Work task:
Reproduce the part of the forum thread about the colt starting with "Other than the" and going on through "a grad present...huh.....", word for word.

Passage provided:
I don't find it very funny. Granted, I don't even know what the horse looks like/will be, and I'd probably sell it if it's too small for my taste. But I have no money to purchase a horse of my own. I told her I wanted to save my money to pay for months of board in advance and to pay for his transportation, and that I couldn't pay her for the horse because I want to save my money for his care. She scoffed at me as usual, and seems to severely doubt my competency in doing this. As if I could just find "another horse", when the whole point is that I want an expensive, well-bred colt that I would rather save $5k for board then pay $5k for something less than desirable and have no money for board.

I am trying to get the guts to ask her to put my name as the owner on his registration papers. But I know she'll just say "I bred him, I paid for him, and he lives on my land, he's my horse". But what she did with my gelding really screwed up our relationship and my trust. I wouldn't be so dang worried about this colt if she'd just shut up about joking about selling him so quickly. Does anyone have any advice?


----------



## Piaffe (Jan 11, 2010)

Sadly...unless he is yours (bought and paid for) your mom has every right to sell him. I cross my fingers for you that she doesn't if the foal ends up being what you want.

Maybe she will let you make payments? You could get a summer job and pay her? 

Other than the three horses that were bought for me before I was 10 I had always gotten (HARD!) summer jobs and bought all my horses for myself and paid for about 75% of the care on them. When I hit 15 and could get a more serious job I paid 100% on everything  

See if she will work with you....


----------



## Piaffe (Jan 11, 2010)

Hmm...just read the 1st page of the thread again and saw it was supposed to be a grad present...huh.....


----------



## oh vair oh (Mar 27, 2012)

Yeah, it is supposed to be my college graduation present. I got to pick the stallion, and she let me use the mare to get a horse that I specifically wanted to breed for - a chestnut overo all-around horse that I could be competitive on at breed shows. My dream horse basically within our budget.

Extracted records:
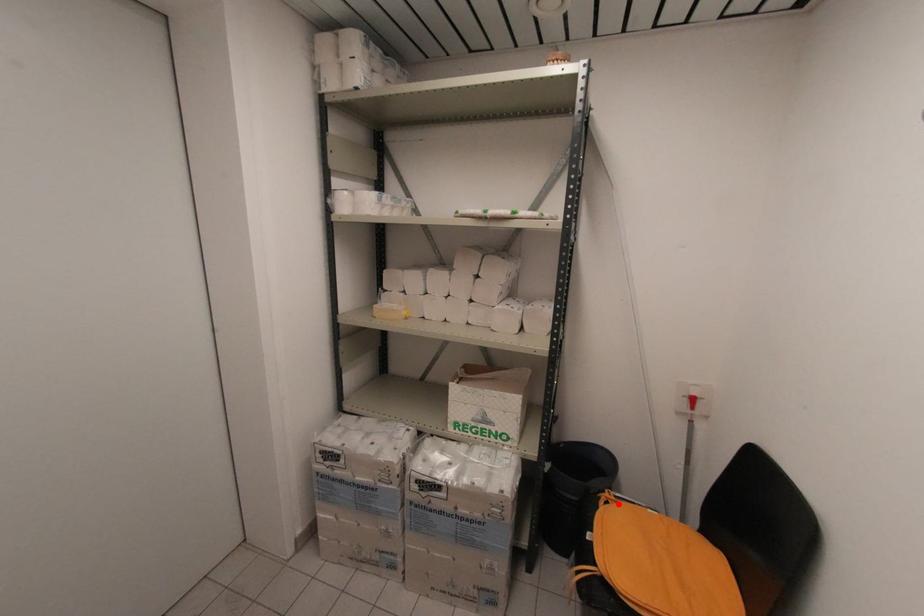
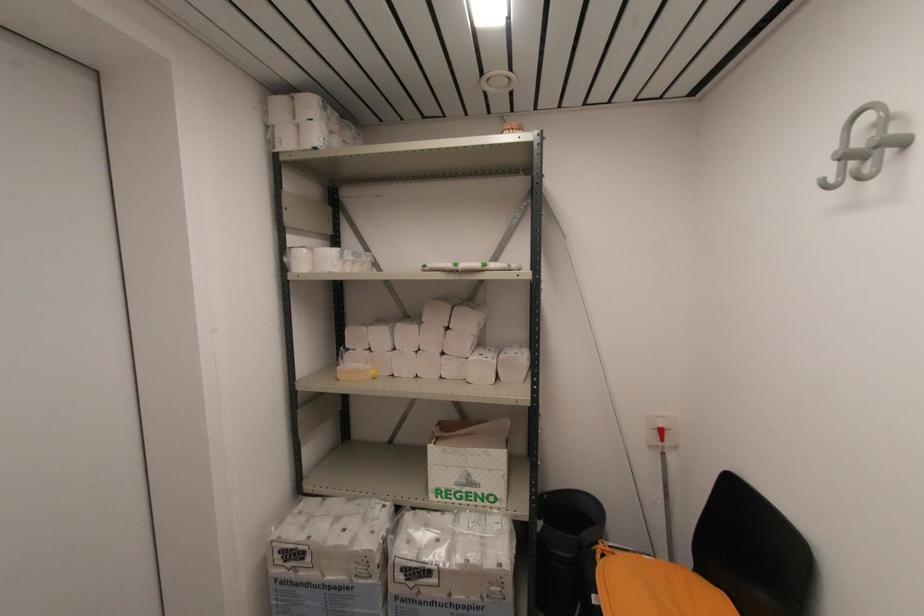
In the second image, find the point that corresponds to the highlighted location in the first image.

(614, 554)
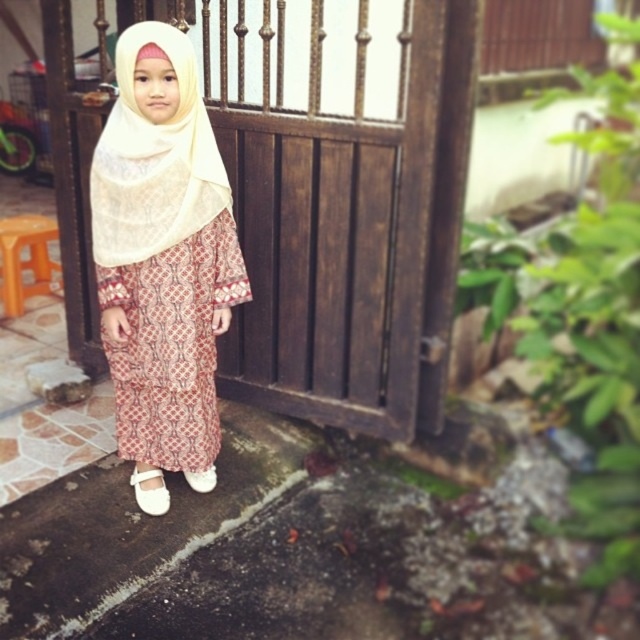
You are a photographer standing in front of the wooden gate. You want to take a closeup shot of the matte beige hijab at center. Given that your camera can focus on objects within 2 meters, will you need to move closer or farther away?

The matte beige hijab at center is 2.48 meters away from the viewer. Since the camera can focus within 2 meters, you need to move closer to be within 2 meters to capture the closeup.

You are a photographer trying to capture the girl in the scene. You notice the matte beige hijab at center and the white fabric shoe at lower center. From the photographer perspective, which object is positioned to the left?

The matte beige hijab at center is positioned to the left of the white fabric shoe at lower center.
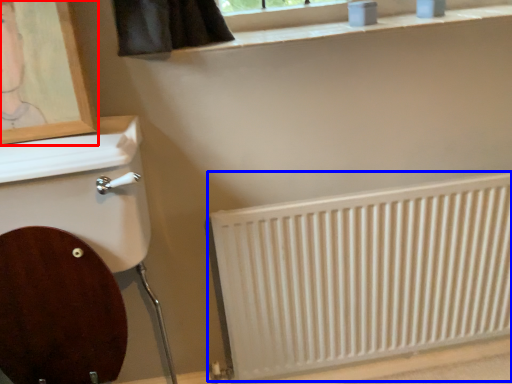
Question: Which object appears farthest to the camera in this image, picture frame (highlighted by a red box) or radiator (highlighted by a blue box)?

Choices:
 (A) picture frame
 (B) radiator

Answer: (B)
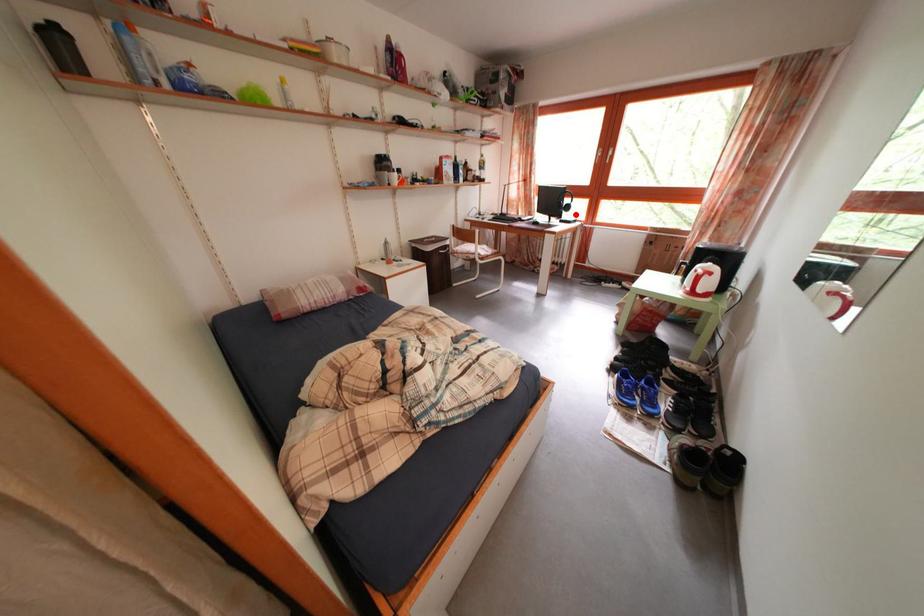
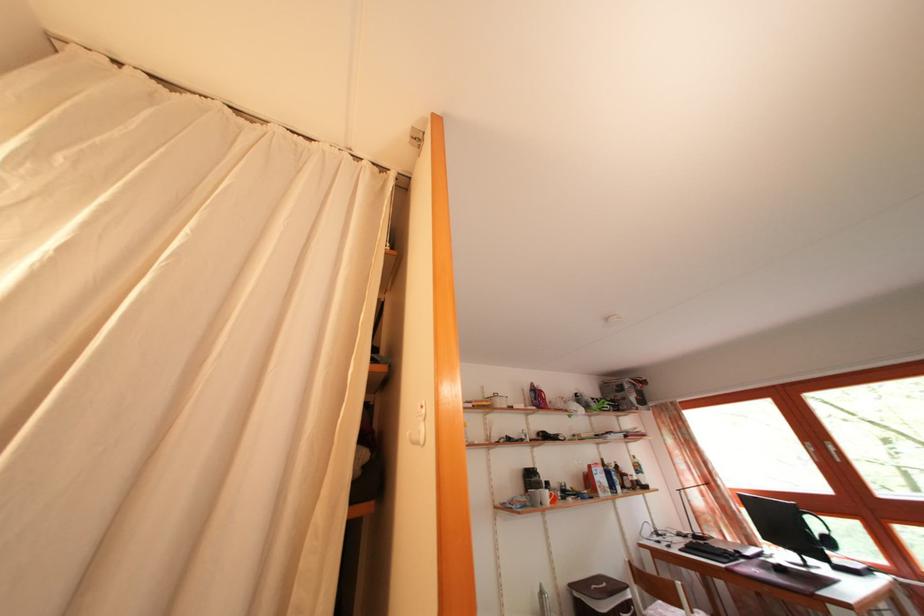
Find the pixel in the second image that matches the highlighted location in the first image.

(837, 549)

Answer:
Other than the three horses that were bought for me before I was 10 I had always gotten (HARD!) summer jobs and bought all my horses for myself and paid for about 75% of the care on them. When I hit 15 and could get a more serious job I paid 100% on everything  

See if she will work with you....


----------



## Piaffe (Jan 11, 2010)

Hmm...just read the 1st page of the thread again and saw it was supposed to be a grad present...huh.....